> **Action item**: Nothing in the listing should be altered when it is copied, and no picture goes into the copy.

> **Source data**:
○ ○ ○ ○ ○ ○ ○
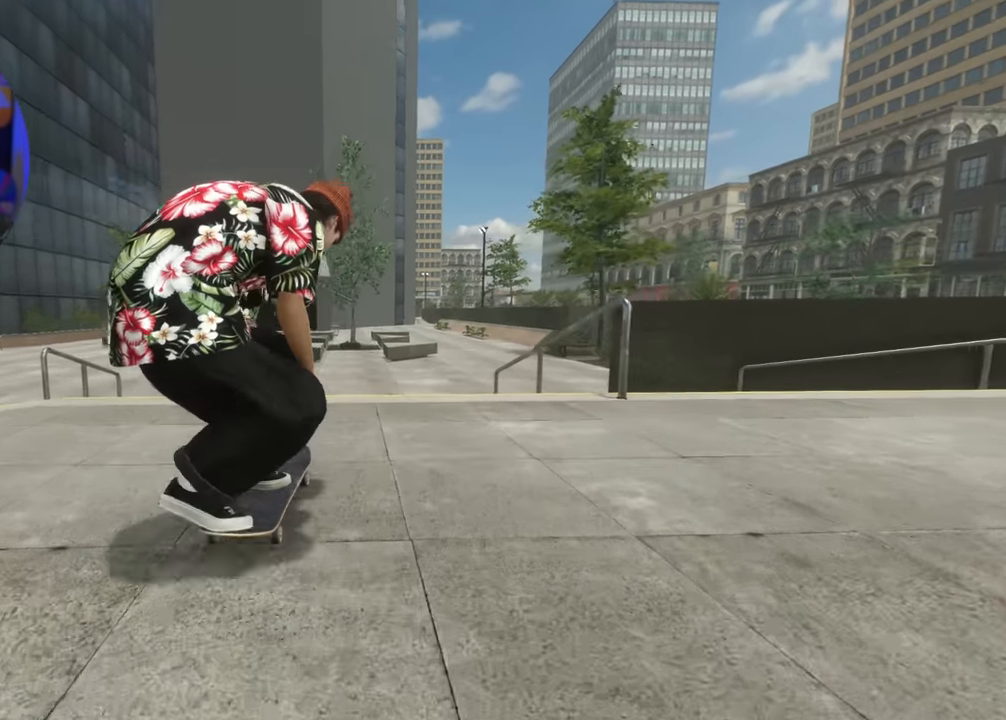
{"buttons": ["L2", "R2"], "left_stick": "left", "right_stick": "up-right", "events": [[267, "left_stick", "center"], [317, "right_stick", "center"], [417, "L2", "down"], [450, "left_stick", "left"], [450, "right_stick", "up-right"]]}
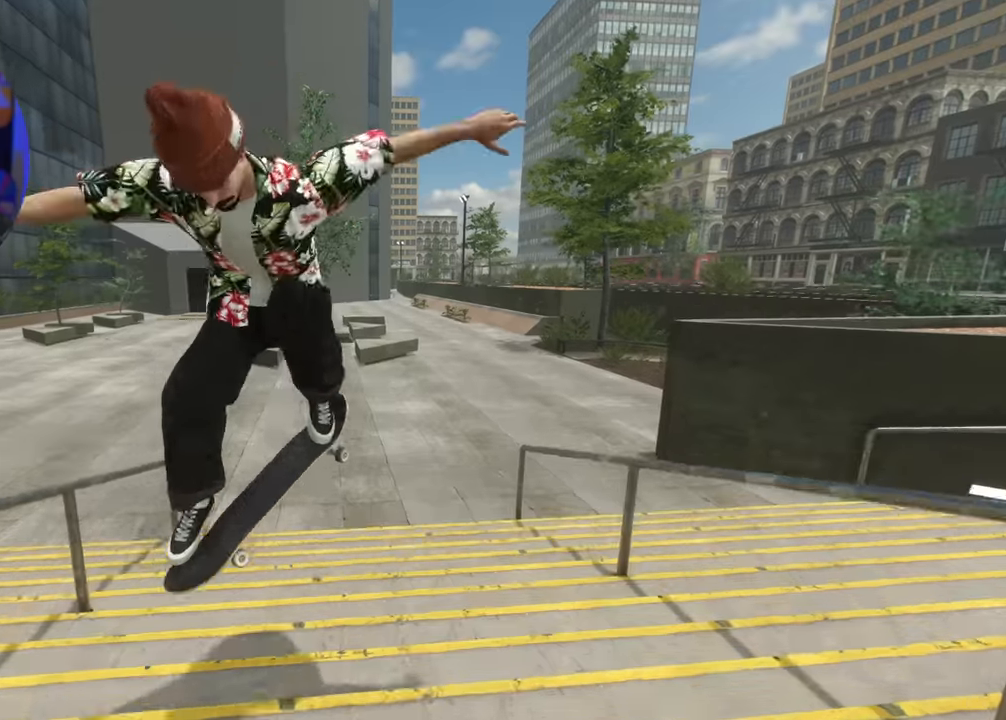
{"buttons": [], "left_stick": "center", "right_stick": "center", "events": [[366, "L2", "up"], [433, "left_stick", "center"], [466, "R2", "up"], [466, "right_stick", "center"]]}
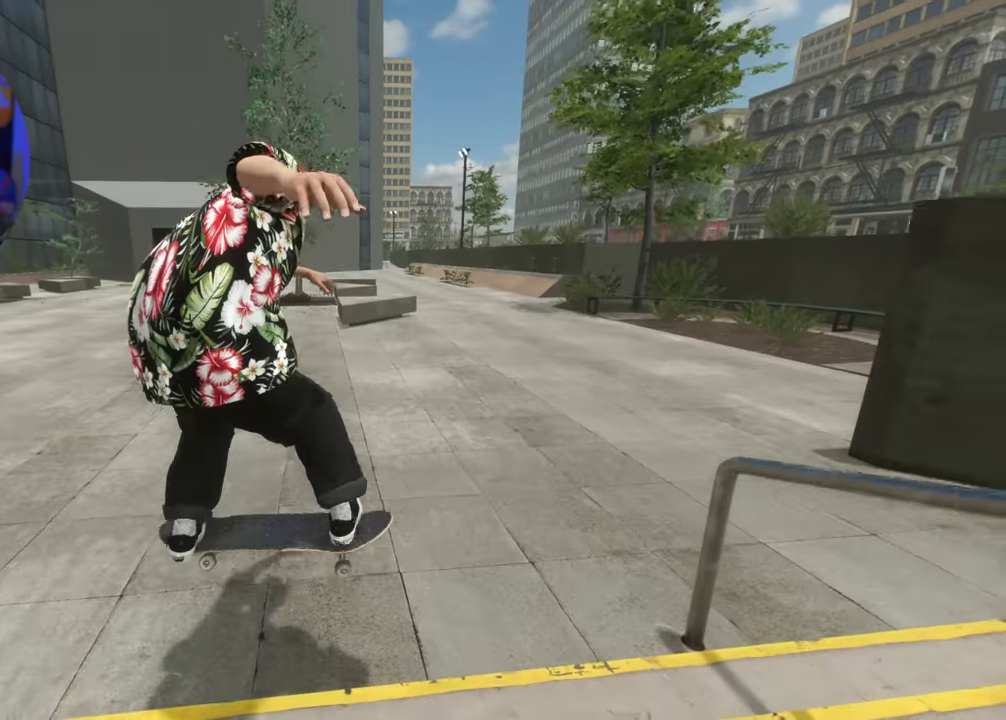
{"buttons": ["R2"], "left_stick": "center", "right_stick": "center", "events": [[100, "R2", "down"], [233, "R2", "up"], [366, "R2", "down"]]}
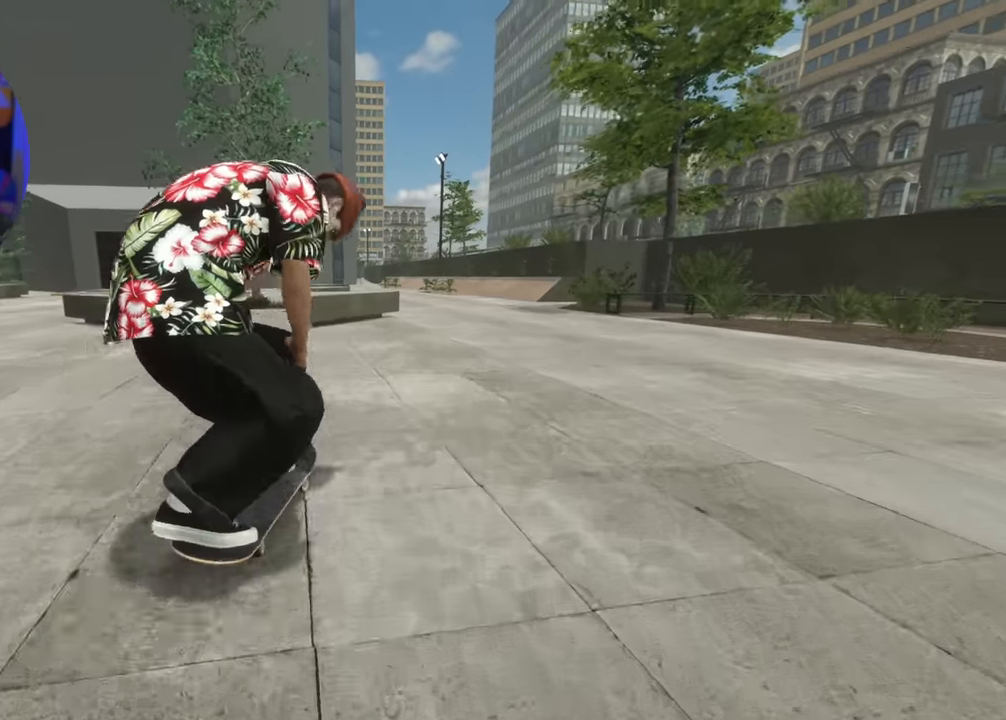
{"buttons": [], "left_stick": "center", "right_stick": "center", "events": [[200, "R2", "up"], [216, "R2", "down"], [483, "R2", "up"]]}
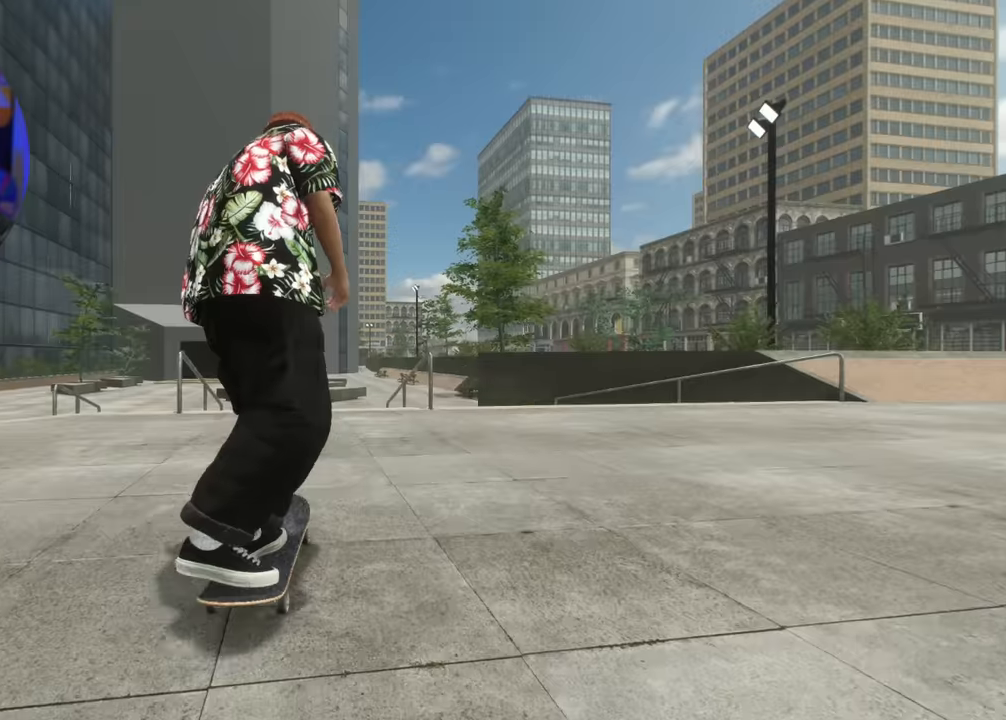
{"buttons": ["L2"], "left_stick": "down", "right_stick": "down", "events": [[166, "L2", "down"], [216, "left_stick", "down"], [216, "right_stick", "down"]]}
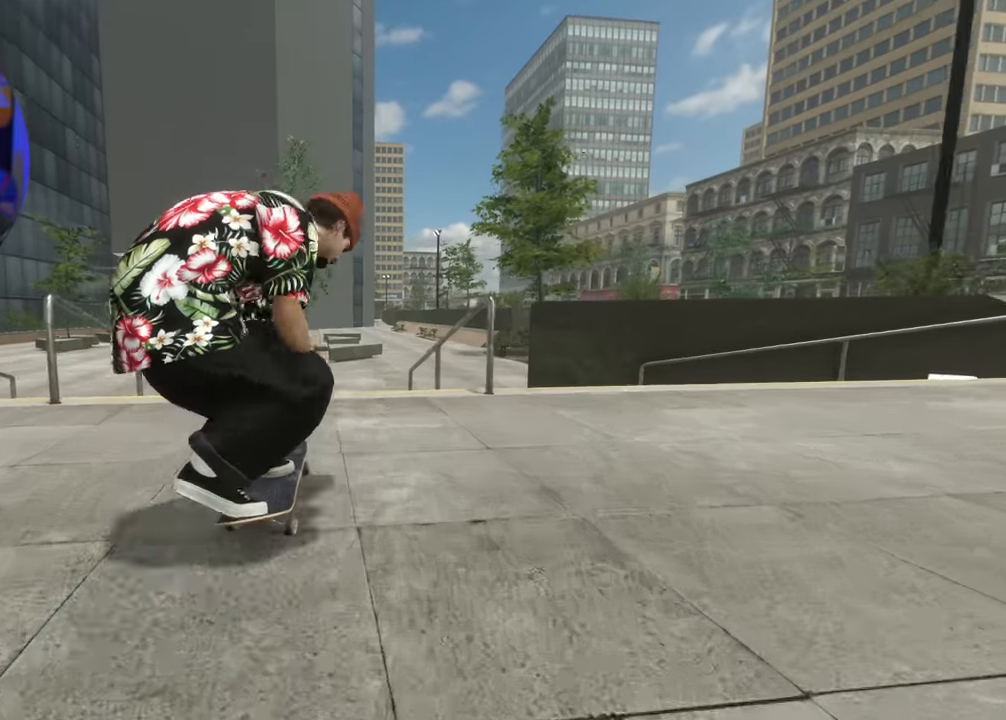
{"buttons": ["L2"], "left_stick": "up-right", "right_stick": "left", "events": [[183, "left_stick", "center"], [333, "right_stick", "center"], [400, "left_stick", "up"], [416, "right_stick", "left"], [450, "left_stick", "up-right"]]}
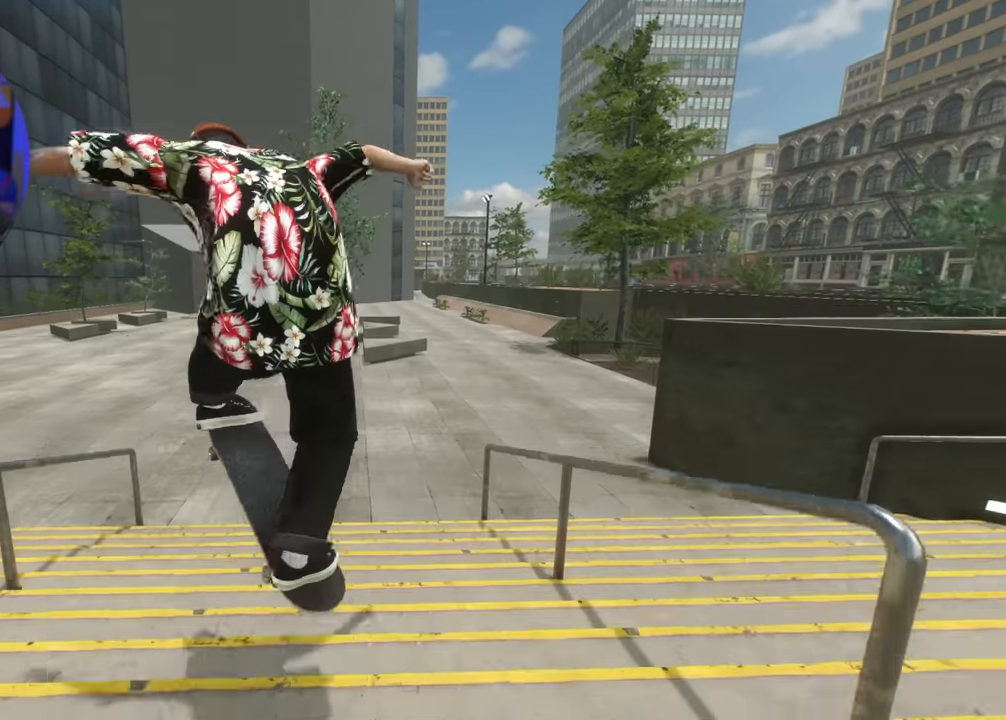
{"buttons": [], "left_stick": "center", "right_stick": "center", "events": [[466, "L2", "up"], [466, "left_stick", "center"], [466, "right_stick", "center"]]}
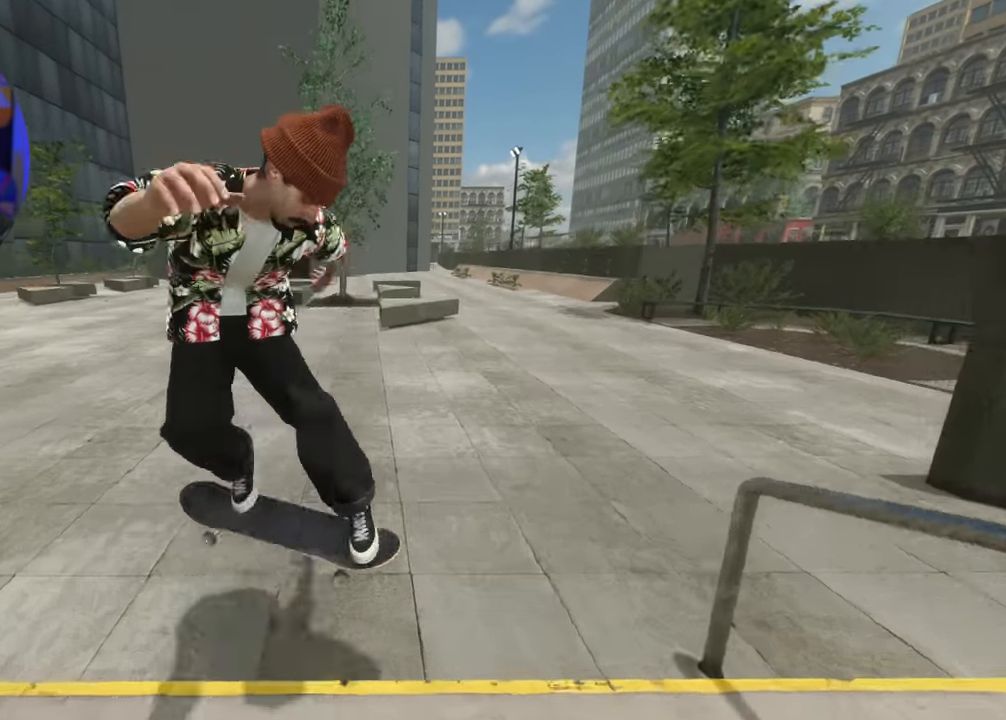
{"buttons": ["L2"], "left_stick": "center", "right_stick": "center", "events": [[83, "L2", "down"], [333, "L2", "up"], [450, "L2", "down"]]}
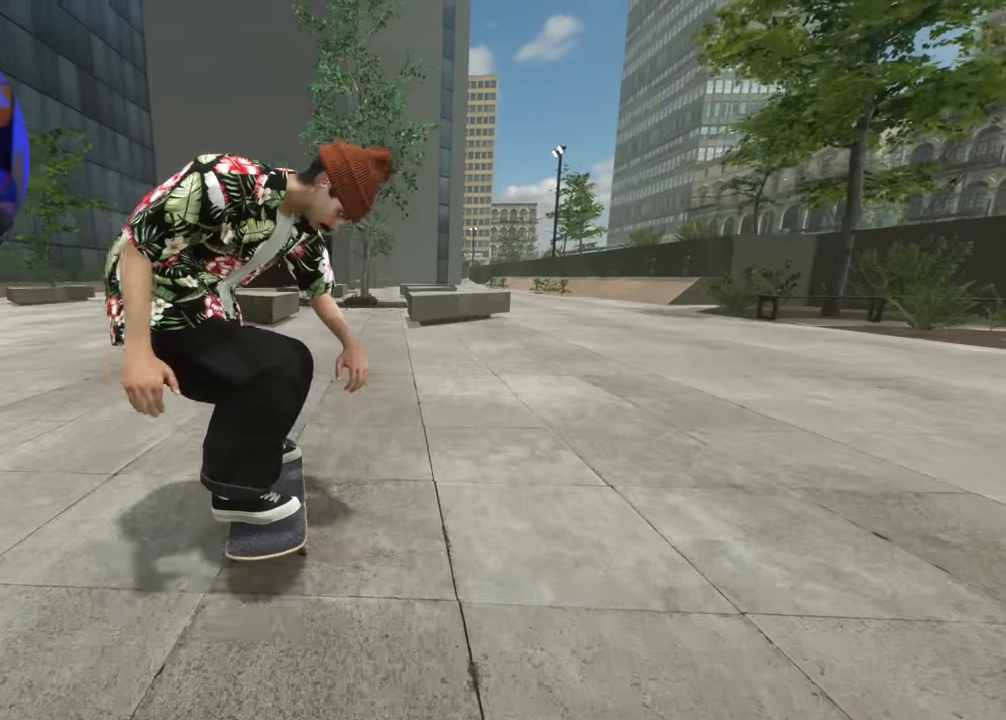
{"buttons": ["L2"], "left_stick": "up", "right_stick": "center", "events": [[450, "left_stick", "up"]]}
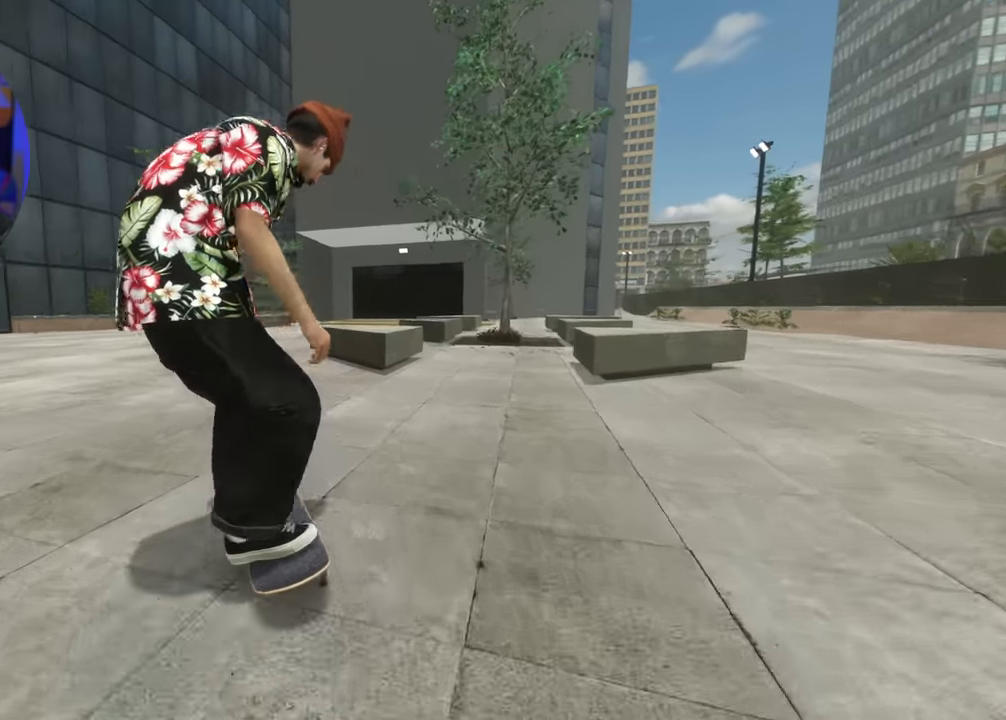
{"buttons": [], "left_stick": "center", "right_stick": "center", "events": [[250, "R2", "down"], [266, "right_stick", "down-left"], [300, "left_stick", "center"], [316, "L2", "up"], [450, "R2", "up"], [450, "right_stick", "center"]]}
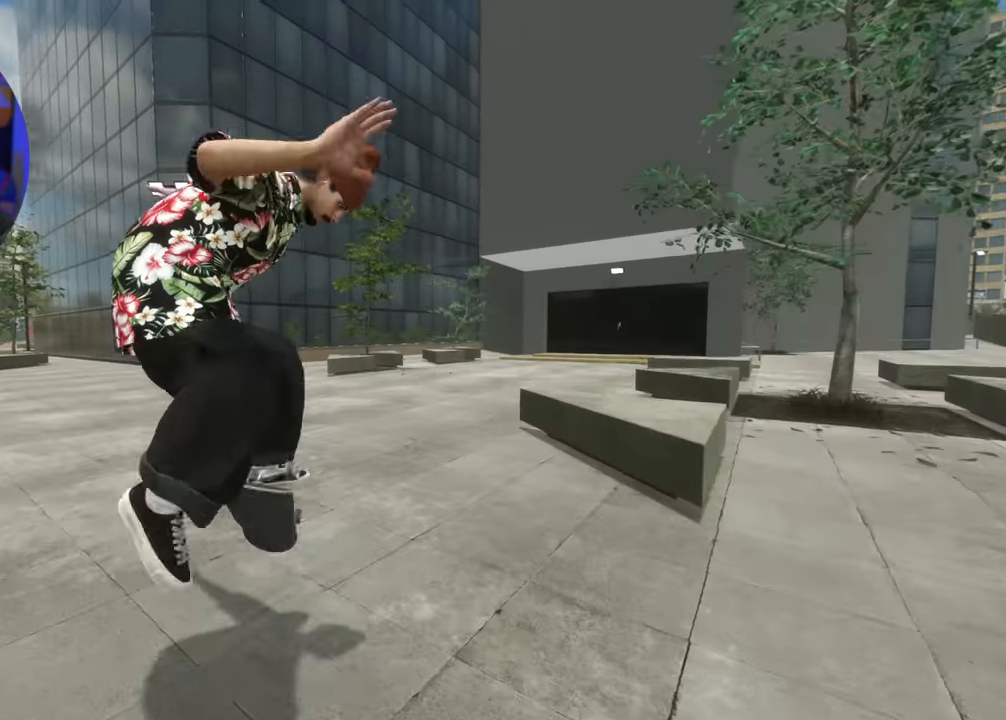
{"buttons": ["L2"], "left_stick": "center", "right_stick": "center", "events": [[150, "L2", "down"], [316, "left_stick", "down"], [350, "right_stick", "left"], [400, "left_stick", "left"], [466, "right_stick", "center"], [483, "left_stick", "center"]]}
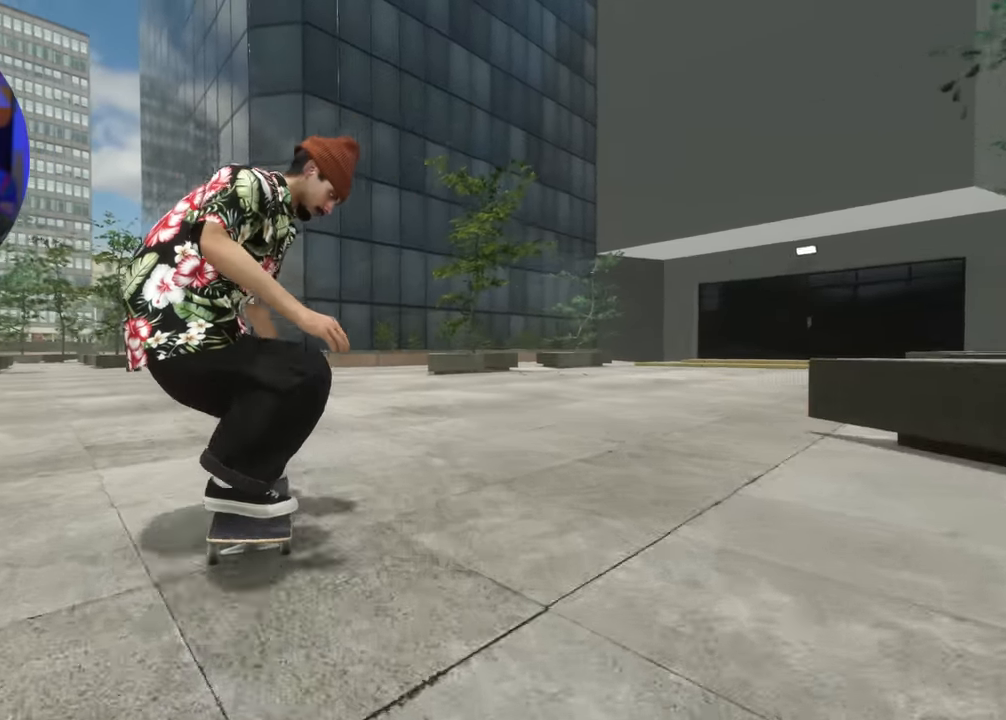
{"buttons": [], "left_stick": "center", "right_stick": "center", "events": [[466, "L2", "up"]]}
○ ○ ○ ○ ○ ○ ○
> **Written response**:
{"buttons": ["L2", "R2"], "left_stick": "left", "right_stick": "up-right", "events": [[267, "left_stick", "center"], [317, "right_stick", "center"], [417, "L2", "down"], [450, "left_stick", "left"], [450, "right_stick", "up-right"]]}
{"buttons": [], "left_stick": "center", "right_stick": "center", "events": [[366, "L2", "up"], [433, "left_stick", "center"], [466, "R2", "up"], [466, "right_stick", "center"]]}
{"buttons": ["R2"], "left_stick": "center", "right_stick": "center", "events": [[100, "R2", "down"], [233, "R2", "up"], [366, "R2", "down"]]}
{"buttons": [], "left_stick": "center", "right_stick": "center", "events": [[200, "R2", "up"], [216, "R2", "down"], [483, "R2", "up"]]}
{"buttons": ["L2"], "left_stick": "down", "right_stick": "down", "events": [[166, "L2", "down"], [216, "left_stick", "down"], [216, "right_stick", "down"]]}
{"buttons": ["L2"], "left_stick": "up-right", "right_stick": "left", "events": [[183, "left_stick", "center"], [333, "right_stick", "center"], [400, "left_stick", "up"], [416, "right_stick", "left"], [450, "left_stick", "up-right"]]}
{"buttons": [], "left_stick": "center", "right_stick": "center", "events": [[466, "L2", "up"], [466, "left_stick", "center"], [466, "right_stick", "center"]]}
{"buttons": ["L2"], "left_stick": "center", "right_stick": "center", "events": [[83, "L2", "down"], [333, "L2", "up"], [450, "L2", "down"]]}
{"buttons": ["L2"], "left_stick": "up", "right_stick": "center", "events": [[450, "left_stick", "up"]]}
{"buttons": [], "left_stick": "center", "right_stick": "center", "events": [[250, "R2", "down"], [266, "right_stick", "down-left"], [300, "left_stick", "center"], [316, "L2", "up"], [450, "R2", "up"], [450, "right_stick", "center"]]}
{"buttons": ["L2"], "left_stick": "center", "right_stick": "center", "events": [[150, "L2", "down"], [316, "left_stick", "down"], [350, "right_stick", "left"], [400, "left_stick", "left"], [466, "right_stick", "center"], [483, "left_stick", "center"]]}
{"buttons": [], "left_stick": "center", "right_stick": "center", "events": [[466, "L2", "up"]]}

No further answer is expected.